I have only just stumbled across this site a few days ago while searching for other things. This is a great resource. I have a question for nearly 30 years now when me and my friend were trying to solve the following question from the book "An introduction to the theory of mechanics" by K.E. Bullen. I just fetched from the library a 7th edition copy and there on p.157, Question 19, it wrote:
A particle is projected from the highest point of a hemispherical mound of radius a. Prove that it cannot clear the mound unless its initial speed exceeds sqrt(ag/2).
My friend and I worked out a very simple solution which got us the "answer" sqrt(ag/2). However, we then realized we were definitely wrong. But we didn't go on finding the correct one as it appeared to be too difficult for us. Please solve it for me.
(It's my first question. I may have made mistakes on tags, manner, etiquette ... please go easy on me.)

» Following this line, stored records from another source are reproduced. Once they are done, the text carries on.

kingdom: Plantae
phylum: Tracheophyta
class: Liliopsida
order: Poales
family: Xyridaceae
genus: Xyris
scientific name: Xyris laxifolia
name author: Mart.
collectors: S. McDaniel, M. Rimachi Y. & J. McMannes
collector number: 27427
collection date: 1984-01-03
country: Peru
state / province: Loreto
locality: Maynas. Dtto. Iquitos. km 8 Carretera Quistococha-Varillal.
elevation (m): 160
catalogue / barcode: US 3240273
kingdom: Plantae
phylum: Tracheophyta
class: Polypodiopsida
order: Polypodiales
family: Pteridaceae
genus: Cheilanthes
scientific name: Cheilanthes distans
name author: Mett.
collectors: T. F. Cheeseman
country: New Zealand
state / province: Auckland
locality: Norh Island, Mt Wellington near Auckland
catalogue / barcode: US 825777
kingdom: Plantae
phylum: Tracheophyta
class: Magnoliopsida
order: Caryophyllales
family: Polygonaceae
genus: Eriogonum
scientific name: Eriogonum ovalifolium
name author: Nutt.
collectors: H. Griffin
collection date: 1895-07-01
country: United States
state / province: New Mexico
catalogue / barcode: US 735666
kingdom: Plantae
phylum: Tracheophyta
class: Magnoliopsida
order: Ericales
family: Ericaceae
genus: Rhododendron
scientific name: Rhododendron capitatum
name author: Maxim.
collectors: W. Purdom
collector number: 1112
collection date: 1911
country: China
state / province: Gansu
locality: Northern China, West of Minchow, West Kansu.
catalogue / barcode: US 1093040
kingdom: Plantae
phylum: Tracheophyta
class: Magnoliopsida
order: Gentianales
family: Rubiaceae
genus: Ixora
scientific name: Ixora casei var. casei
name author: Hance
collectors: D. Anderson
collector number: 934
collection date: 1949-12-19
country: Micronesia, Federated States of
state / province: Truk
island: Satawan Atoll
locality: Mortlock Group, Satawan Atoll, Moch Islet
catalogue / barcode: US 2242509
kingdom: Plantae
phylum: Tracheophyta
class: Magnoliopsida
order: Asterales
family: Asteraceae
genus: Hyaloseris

The speed of projection is minimal when the projectile just grazes the mound, or equivalently when the projectile fired tangentially to the mound in a vertical plane hits the apex of the mound. Taking the projection point as $(-a\sin\theta,a\cos\theta)$, with the $y$ axis vertical through the centre of the mound, the trajectory in this plane is given by $$y-a\cos\theta=(x+a\sin\theta)\tan\theta-\frac{g(x+a\sin\theta)^2}{2v^2\cos^2\theta},$$where $g$ is the acceleration due to gravity and $v$ is the speed of projection. Substituting in $x=0$ and $y=a$ (the apex) gives, after simplification, $$\frac{2v^2}{ga}=1+\sec\theta.$$ The speed $u$ at the apex is given by $v^2=u^2+2ga(1-\cos\theta)$, or$$u^2=\frac{ga}2(4\cos\theta+\sec\theta-3).$$To minimize this, differentiate with respect to $\theta$ and equate to zero, giving$$-4\sin\theta+\sec\theta\tan\theta=0,$$or $\theta=\frac13\pi.$ Finally, this gives $u^2=\frac12ga$ or $u=\sqrt{\frac12ga}$.